All of them, of course, continue to spend time on the various forms of alienation that capitalism has developed so well throughout its history. Many sectors of permanent workers or contract labour, in various workplaces, fall victim to small groups, political leaders and professional advisers who only want to profit from their control of trade unions to make easy money or to advance their political careers.
It is also true that the docile or submissive behaviour of some union members only facilitates the actions of these opportunist and divisive sectors, who seek to benefit from any problems.
While all this and worse is going on, the Bolivarian Socialist Workers Central (CSBT) which became the biggest union confederation thanks to its use of the power of state institutions, is now, 5 years after its creation, failing to struggle for wages alongside its affiliated and unaffiliated unions. Instead, it is much more concerned with imposing its hegemony in the various states and sectors of the economy, almost always in a thoroughly sectarian and manipulative manner, placing in leadership positions only those whose support is unconditional.
“Wages?”, “Fighting for Wages?” For many of those who control the CSBT, this is a pure economistic deviation, it is not socialist. When workers in state enterprises – as is now the case with the electricity workers – struggle in their contract negotiations to win better wages and to defend their existing conquests, the leaders of the CSBT, first tries to control them so that they do not go on fighting, and then ignores them and even condemns their positions. And if they do declare their support, they do it in the most timid manner possible and without any plan of struggle to help the workers achieve their demands.
This behaviour by the CSBT towards the Venezuelan working class is as that of the president of the oil workers’ federation, the FUTPV, who is also the president of the CSBT. If you speak to oil workers they will easily confirm the situation they are experiencing.
In spite of the above, we are in favour of building the CSBT, of strengthening it, to turning it into an instrument of struggle for the Venezuelan working class. We are not in favour of destroying it, or building an alternative, nor of turning to one of the other union confederations that already exist or survive.
The CSBT needs to be strengthened so that its federations and unions are strengthened.
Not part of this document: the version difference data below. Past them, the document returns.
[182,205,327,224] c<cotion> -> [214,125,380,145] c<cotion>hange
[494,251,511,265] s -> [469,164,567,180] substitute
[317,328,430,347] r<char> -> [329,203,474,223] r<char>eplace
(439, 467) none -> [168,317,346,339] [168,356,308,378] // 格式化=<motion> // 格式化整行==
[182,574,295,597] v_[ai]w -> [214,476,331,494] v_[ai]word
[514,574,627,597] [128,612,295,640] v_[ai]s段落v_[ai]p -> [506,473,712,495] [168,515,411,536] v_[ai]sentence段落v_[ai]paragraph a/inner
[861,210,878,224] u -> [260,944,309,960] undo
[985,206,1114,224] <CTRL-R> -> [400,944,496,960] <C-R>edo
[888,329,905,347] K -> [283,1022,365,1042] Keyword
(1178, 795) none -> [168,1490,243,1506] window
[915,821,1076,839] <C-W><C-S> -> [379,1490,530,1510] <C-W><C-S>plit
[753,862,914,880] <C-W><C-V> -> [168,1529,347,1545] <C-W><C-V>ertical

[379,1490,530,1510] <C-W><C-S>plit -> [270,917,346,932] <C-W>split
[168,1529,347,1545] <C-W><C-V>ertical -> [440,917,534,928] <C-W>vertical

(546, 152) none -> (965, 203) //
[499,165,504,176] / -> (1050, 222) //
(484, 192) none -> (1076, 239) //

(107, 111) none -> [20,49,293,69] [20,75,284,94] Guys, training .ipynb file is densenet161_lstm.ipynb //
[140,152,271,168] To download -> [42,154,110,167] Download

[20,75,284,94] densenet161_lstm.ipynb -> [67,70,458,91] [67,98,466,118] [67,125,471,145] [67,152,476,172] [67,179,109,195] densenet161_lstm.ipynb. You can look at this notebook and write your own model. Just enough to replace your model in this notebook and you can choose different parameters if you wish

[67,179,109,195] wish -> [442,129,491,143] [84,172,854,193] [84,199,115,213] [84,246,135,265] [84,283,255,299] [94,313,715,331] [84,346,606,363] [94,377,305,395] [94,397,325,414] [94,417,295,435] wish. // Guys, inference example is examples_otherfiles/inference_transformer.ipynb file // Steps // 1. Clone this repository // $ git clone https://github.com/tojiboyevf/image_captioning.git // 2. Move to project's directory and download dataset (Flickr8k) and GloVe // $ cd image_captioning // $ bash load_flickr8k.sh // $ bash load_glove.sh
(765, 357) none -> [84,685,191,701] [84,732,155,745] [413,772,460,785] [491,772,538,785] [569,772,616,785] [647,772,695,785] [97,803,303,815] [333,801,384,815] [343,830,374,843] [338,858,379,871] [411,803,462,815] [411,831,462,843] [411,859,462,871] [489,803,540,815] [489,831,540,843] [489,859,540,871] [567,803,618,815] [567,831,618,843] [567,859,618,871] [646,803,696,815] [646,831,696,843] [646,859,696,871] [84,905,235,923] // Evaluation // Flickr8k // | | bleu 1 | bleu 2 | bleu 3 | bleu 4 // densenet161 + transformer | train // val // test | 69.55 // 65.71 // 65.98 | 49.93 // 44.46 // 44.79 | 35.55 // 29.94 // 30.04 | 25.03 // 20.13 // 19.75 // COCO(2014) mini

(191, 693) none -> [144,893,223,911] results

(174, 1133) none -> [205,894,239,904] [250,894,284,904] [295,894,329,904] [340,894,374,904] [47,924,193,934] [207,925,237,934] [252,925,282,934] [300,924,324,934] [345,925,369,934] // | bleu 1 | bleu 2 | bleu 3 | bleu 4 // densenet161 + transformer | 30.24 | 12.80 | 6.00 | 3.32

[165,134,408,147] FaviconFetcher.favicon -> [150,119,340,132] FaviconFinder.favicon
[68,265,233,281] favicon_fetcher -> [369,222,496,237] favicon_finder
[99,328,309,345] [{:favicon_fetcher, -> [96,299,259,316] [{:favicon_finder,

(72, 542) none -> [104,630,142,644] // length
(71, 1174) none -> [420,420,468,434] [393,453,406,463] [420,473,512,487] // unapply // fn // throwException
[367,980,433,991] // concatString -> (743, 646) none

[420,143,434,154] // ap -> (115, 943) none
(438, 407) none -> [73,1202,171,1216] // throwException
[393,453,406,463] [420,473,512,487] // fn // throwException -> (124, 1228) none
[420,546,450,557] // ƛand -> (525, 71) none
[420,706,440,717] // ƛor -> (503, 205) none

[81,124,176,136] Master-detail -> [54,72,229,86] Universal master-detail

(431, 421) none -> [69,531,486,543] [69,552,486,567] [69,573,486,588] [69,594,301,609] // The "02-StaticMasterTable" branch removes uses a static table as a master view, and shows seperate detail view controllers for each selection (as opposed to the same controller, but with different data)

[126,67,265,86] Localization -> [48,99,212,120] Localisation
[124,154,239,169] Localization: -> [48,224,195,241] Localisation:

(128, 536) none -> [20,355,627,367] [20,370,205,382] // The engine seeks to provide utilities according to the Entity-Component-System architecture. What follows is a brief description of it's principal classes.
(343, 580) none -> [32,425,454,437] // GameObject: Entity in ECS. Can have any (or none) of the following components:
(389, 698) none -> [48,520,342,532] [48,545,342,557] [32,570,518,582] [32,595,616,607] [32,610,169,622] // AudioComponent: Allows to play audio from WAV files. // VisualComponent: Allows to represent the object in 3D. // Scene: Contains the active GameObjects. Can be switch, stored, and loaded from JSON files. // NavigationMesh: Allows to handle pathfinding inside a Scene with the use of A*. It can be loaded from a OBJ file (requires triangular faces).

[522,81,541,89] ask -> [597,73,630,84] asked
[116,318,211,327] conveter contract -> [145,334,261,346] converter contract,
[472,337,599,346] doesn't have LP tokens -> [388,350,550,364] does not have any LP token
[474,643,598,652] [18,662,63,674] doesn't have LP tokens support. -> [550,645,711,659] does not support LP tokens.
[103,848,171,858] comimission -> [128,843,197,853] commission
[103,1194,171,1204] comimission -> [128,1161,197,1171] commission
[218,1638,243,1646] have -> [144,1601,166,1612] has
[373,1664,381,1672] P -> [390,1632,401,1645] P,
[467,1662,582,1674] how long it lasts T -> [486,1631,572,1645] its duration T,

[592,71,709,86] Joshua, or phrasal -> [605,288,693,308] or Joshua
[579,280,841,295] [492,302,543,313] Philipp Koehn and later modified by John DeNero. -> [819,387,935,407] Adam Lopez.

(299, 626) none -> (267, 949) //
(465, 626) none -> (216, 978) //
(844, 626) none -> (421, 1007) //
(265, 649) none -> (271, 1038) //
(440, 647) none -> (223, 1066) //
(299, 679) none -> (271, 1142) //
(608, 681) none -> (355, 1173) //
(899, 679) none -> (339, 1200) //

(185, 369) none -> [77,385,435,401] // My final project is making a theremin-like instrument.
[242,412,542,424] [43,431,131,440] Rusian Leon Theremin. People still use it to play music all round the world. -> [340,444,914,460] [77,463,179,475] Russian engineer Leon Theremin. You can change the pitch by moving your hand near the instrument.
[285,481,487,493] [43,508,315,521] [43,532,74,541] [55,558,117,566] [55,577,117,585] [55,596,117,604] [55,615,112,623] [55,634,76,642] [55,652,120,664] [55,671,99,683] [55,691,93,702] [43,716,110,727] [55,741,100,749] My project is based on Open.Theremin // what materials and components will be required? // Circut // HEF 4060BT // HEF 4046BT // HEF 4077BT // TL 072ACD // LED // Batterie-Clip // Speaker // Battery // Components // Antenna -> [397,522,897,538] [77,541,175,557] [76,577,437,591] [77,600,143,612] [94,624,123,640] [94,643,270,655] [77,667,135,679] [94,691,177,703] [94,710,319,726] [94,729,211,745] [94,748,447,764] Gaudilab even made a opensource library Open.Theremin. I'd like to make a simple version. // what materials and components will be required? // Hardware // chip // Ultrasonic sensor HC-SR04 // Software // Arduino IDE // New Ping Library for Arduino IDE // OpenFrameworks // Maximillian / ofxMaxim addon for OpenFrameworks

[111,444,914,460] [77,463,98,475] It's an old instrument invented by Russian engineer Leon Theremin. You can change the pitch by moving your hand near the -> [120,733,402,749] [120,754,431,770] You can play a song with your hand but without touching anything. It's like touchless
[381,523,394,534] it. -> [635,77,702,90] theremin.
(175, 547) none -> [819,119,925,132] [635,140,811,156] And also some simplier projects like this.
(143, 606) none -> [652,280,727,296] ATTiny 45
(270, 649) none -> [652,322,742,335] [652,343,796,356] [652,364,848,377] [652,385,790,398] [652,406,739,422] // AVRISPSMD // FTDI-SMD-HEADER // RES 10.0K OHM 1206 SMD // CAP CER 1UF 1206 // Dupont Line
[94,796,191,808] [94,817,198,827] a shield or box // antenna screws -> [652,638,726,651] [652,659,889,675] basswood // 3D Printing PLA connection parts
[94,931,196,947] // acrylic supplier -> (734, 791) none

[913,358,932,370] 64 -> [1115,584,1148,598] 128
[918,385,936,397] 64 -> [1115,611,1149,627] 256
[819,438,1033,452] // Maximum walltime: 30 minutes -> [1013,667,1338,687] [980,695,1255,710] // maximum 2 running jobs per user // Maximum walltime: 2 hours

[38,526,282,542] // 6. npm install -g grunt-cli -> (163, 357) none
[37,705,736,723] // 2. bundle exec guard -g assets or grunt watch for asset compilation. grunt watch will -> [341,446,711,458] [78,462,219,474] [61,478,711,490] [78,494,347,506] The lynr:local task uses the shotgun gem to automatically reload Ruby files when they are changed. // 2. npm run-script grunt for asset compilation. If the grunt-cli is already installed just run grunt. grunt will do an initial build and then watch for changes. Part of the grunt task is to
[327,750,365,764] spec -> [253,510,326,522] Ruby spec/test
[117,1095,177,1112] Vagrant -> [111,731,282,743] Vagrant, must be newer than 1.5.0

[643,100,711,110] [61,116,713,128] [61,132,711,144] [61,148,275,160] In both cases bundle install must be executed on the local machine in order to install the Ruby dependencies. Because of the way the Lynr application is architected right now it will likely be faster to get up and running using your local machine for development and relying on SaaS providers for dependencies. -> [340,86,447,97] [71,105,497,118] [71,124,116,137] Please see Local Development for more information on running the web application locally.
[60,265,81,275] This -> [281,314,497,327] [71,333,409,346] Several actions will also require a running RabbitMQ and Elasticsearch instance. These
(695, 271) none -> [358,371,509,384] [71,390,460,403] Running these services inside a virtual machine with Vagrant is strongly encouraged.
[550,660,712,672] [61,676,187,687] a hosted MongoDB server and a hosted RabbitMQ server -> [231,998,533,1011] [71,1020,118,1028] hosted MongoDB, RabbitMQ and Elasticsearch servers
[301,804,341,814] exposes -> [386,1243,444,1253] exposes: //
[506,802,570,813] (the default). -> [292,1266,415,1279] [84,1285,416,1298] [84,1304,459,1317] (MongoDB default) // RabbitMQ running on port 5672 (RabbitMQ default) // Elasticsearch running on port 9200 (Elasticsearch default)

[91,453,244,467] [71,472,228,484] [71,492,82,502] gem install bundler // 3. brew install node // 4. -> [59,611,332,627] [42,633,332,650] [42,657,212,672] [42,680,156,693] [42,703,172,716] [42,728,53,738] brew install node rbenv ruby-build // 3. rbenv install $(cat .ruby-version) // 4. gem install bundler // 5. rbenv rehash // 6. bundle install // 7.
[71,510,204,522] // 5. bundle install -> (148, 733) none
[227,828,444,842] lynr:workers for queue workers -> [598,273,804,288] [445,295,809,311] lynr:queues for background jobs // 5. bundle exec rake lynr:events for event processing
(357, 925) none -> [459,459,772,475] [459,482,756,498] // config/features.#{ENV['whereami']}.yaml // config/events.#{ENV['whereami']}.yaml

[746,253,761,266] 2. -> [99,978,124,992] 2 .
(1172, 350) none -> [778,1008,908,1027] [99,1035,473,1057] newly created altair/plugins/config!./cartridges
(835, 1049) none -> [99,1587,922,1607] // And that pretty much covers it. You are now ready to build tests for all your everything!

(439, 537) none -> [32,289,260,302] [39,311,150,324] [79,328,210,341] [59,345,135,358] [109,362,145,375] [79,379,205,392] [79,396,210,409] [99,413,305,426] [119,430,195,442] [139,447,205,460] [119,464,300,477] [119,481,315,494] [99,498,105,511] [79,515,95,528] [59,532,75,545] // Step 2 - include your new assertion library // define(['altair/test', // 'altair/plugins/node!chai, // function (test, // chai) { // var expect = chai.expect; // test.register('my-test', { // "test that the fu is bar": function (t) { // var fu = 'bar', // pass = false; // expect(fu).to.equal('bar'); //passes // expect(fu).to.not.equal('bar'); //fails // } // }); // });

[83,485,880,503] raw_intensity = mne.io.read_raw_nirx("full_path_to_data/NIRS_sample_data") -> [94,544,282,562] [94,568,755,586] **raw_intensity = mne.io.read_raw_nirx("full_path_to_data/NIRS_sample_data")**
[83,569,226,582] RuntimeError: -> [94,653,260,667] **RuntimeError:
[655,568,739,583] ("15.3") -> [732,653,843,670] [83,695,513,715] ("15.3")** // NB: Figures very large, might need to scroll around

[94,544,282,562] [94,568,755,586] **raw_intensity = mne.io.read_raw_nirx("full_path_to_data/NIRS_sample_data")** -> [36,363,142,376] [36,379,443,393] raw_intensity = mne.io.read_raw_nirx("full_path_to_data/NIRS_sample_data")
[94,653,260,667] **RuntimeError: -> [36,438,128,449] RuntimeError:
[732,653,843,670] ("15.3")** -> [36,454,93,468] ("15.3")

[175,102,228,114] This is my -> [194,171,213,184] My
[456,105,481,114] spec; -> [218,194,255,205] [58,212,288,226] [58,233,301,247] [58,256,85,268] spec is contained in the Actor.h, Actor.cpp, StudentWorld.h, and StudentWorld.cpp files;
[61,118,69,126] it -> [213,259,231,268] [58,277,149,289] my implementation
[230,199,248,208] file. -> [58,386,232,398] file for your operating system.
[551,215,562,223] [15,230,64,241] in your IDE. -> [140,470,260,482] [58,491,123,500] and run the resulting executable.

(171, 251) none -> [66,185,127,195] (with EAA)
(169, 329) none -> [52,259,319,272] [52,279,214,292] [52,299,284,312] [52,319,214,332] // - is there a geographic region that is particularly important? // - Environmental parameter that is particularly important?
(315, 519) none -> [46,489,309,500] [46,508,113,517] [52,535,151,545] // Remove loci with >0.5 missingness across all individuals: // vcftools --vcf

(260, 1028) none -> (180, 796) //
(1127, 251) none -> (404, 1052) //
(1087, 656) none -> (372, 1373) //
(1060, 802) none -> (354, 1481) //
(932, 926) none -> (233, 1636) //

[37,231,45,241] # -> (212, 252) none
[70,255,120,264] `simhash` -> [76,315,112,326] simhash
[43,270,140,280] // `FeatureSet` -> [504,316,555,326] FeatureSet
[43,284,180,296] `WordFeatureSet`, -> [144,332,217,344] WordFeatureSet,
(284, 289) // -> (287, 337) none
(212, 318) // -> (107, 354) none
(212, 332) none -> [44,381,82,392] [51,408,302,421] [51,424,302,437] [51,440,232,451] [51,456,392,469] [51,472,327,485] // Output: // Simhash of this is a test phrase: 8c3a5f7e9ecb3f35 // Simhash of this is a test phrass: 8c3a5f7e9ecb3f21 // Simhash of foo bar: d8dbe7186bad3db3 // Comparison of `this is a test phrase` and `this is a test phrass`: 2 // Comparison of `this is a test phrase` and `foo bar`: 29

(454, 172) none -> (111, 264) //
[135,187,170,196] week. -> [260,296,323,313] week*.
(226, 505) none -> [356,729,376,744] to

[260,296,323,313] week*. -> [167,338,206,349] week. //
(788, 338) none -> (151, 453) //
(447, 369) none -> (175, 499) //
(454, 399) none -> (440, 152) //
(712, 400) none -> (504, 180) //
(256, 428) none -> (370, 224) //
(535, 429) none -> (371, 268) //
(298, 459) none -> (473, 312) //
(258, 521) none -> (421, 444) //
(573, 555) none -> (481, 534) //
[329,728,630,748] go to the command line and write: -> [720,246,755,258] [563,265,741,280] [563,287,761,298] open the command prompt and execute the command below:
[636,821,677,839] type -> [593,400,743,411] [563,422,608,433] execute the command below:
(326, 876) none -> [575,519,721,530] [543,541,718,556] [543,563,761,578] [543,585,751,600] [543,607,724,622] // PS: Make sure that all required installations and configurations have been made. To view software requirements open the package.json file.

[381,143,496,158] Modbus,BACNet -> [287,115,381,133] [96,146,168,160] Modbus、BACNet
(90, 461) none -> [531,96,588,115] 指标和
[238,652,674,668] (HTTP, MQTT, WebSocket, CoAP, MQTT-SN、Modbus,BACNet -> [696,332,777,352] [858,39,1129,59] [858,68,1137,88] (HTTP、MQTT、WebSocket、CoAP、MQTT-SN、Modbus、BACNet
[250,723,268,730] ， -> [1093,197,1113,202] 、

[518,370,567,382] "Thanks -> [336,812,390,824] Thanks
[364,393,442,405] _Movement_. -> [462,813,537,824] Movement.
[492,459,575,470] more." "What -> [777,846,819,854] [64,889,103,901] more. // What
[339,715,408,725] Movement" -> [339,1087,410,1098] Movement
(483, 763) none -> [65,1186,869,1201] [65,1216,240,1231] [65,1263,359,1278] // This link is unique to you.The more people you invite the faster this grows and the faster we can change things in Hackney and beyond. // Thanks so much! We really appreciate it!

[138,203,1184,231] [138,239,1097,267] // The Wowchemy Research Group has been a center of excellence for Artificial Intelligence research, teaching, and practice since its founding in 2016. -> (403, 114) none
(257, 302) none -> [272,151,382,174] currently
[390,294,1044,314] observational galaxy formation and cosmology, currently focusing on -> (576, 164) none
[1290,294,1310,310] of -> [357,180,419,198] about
This is necessary so that, in the midst of this situation where workers are distracted and busy trying to survive, where their organised strength is weak, their social conditions are deteriorating and their struggles are dispersed, they can regroup and strengthen themselves as soon as possible.
There is no way of substituting for the workers themselves. We are in favour of all workers being organised in a single confederation, with a single union or federation in each sector and a single federation in each region, because unity is strength.
That is our strategic objective. To that end, we need a new way of running the unions, so that all workers are involved in the activity of their organizations. That is how the class struggle and democratic sectors will grow in size and strength.
We want our class organizations to be a part of the solutions to the problems that workers and all the other oppressed social sectors are experiencing. And this, today, in the midst of the economic and social crisis we are experiencing, has only one name: wages.
Wages that are enough to support a family. The struggle for wages cannot be left only in the hands of individual unions. The entire working class puts pressure on these unions and even blames them, because these are what they have to hand to direct their demands, and because they lack awareness of the situation as a whole. But the erosion of wages cannot be resolved merely by discussing collective agreements. Individual unions should not be blamed for this problem. The CSBT as a whole has to take charge of this problem. The challenge is: either act in favour of working people, or put yourselves on the side of capital and the bureaucracy.